自分自身の心底の本当の気持ちを見るよりも、相手の気持ちにあわせたり、受け入れることで、相手が喜んでくれることで、満足する。
自分はそういう人間でありたい、という理想もあるから、そうしていたのかもしれませんが、でも、それはどこか上から目線で、理性で恋愛をコントロールできている自分に安心するためだったのかもしれません。結局は、自分の姿は綺麗事で、生涯出会うことのないであろう自分の生命に刻まれるほどの愛情と信頼を注いでくれた相手を失ってしまいました。
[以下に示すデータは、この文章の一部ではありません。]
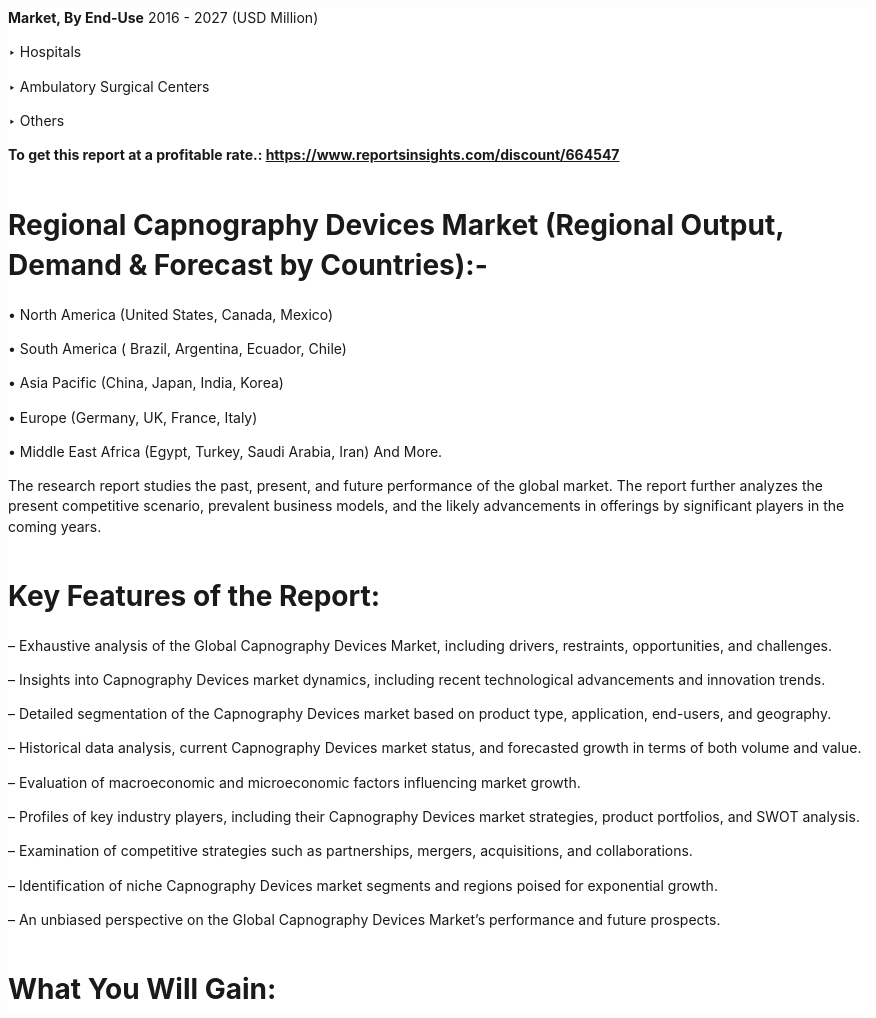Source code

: <Strong>Market, By End-Use</Strong> 2016 - 2027 (USD Million)

‣ Hospitals

‣ Ambulatory Surgical Centers

‣ Others

<strong>To get this report at a profitable rate.: <a href=https://www.reportsinsights.com/discount/664547>https://www.reportsinsights.com/discount/664547</a></strong>

# <strong>Regional Capnography Devices Market (Regional Output, Demand &amp; Forecast by Countries):-</strong>

• North America (United States, Canada, Mexico)

• South America ( Brazil, Argentina, Ecuador, Chile)

• Asia Pacific (China, Japan, India, Korea)

• Europe (Germany, UK, France, Italy)

• Middle East Africa (Egypt, Turkey, Saudi Arabia, Iran) And More.

The research report studies the past, present, and future performance of the global market. The report further analyzes the present competitive scenario, prevalent business models, and the likely advancements in offerings by significant players in the coming years.

# <strong>Key Features of the Report:</strong>

– Exhaustive analysis of the Global Capnography Devices Market, including drivers, restraints, opportunities, and challenges.

– Insights into Capnography Devices market dynamics, including recent technological advancements and innovation trends.

– Detailed segmentation of the Capnography Devices market based on product type, application, end-users, and geography.

– Historical data analysis, current Capnography Devices market status, and forecasted growth in terms of both volume and value.

– Evaluation of macroeconomic and microeconomic factors influencing market growth.

– Profiles of key industry players, including their Capnography Devices market strategies, product portfolios, and SWOT analysis.

– Examination of competitive strategies such as partnerships, mergers, acquisitions, and collaborations.

– Identification of niche Capnography Devices market segments and regions poised for exponential growth.

– An unbiased perspective on the Global Capnography Devices Market’s performance and future prospects.

# <strong>What You Will Gain:</strong>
互いに自分をさらけだしあって、それを認めあって成長を重ねていくことが、相手にも自分にも誠実な恋愛、結婚と繋がっていくのでしょうね。

お話してくれてありがとうございます。 

ぢぢぃさん

コメントを下さいましてありがとうございました。
私の文章を読んでご自身の過去を思い出しし、そしてこうしてコメントという形でお話して下さったことに感謝します。

ぢぢぃさんのコメントを拝見させて頂くと、過去の恋愛からは既に離れていて、もう心の整理もついていらっしゃる状態なのかなと推察されます。

ですがその状況の中にいたときには随分思い悩み、また苦しんだのだろうとも思いました。
ご自身を振り返り、また相手のことも思い。
つらかったでしょうね……。

そういうご経験をされていながらも、今では前を向き別のものを見て生きていらっしゃるのだろうと思うと、畏敬の念すら抱きます。

誠実、という言葉は時にとても難しい言葉になりますが、自分が卑屈になることなく、そして相手を尊重することができて、認め合い、成長を重ねていくことが出来たら本当に素晴らしいでしょうね。

ぢぢぃさんのご意見には私もまったく同感です。

どうかこれからもぢぢぃさんの現在の幸せが続いていくといいなと心から願います。

コメントを書いて下さってありがとうございました。